Archetypes: From the Long COVID interviews and workshops, the Health+ researchers synthesize common experiences into patient “archetypes,” or personas. Anecdotes shared by individuals can reveal larger themes as the basis for collective, shared experiences. These archetypes form research discovery insights to clarify a person or community’s needs, goals, barriers, and habits.

Archetypes enable teams to understand Long COVID through the human experience. Building the archetypes requires meeting people where they are—using their language and experience as their truth—while curating a collective wisdom from the crowd through anonymized experiences. Different archetypes serve as a guide to identify the diverse needs of impacted individuals and their communities. Archetypes build both understanding and empathy across diverse stakeholders, because everyone—even those not experiencing Long COVID—can view this complex condition through the lens of those impacted by the disease.

Journey Maps: These documents step people across the course of an experience, the tools, and resources they use to complete certain stages in the process, the challenges or pain points that pose obstacles along the way, and the opportunities for enhancing or improving their experience. Journey maps are an output of the Health+ Long COVID cycle.
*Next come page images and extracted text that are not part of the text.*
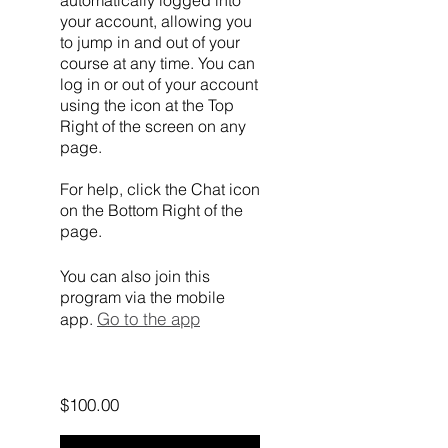
automatically logged into
your account, allowing you
to jump in and out of your
course at any time. You can
log in or out of your account
using the icon at the Top
Right of the screen on any
page.
For help, click the Chat icon
on the Bottom Right of the
page.
You can also join this
program via the mobile
Go to the app
app.
$100.00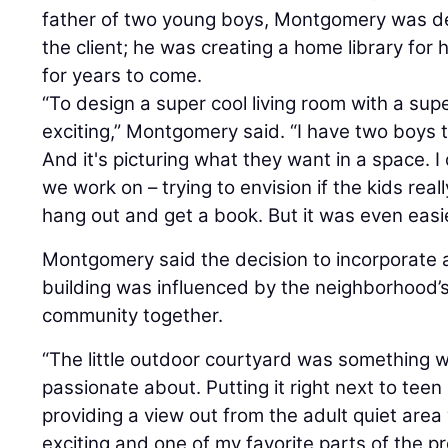
father of two young boys, Montgomery was de
the client; he was creating a home library for 
for years to come.
“To design a super cool living room with a supe
exciting,” Montgomery said. “I have two boys th
And it's picturing what they want in a space. I d
we work on – trying to envision if the kids rea
hang out and get a book. But it was even easier
Montgomery said the decision to incorporate 
building was influenced by the neighborhood’s
community together.
“The little outdoor courtyard was something 
passionate about. Putting it right next to teen
providing a view out from the adult quiet are
exciting and one of my favorite parts of the p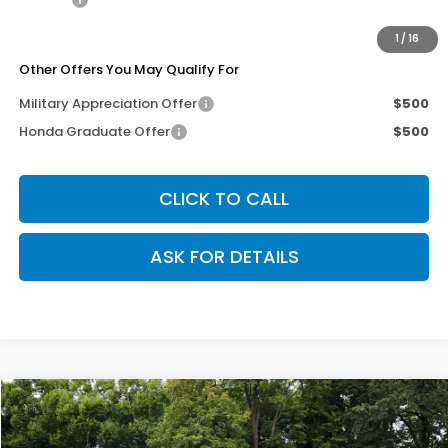
Our Price
$29,495
1
/
16
Other Offers You May Qualify For
Military Appreciation Offer
$500
Honda Graduate Offer
$500
CLICK TO CALL
ASK FOR DETAILS
Compare Vehicle
$29,495
2026
Honda Civic Hatchback
Sport
$50
OUR PRICE
SAVINGS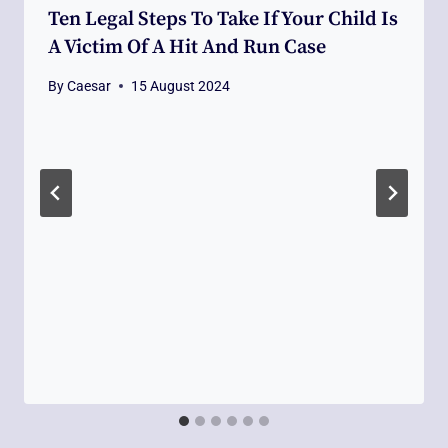
Ten Legal Steps To Take If Your Child Is
A Victim Of A Hit And Run Case
By
Caesar
15 August 2024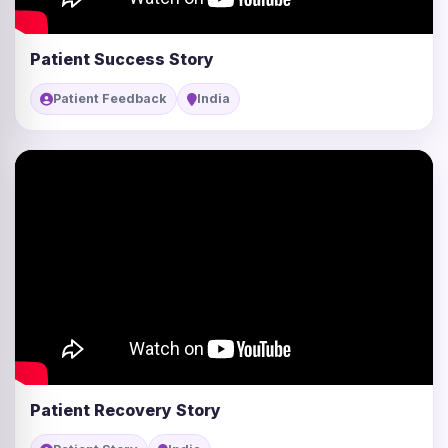
Patient Success Story
Patient Feedback
India
Patient Recovery Story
Opportunity areas are recommendations that provide ideas for improving the quality of care and lives for the impacted people and communities. They correspond with archetypes and journey maps, so that action and interventions will target systemic challenges, which are opportunity areas for federal action, that matter the most to those living with Long COVID.

The Long COVID Healthathon is expected to bring together a diverse community to collaborate within specific focus areas.  The design and focus of the Long COVID Healthathon will be informed by the interviews and workshops with patients, caregivers, and practitioners to co-create suggested outcomes.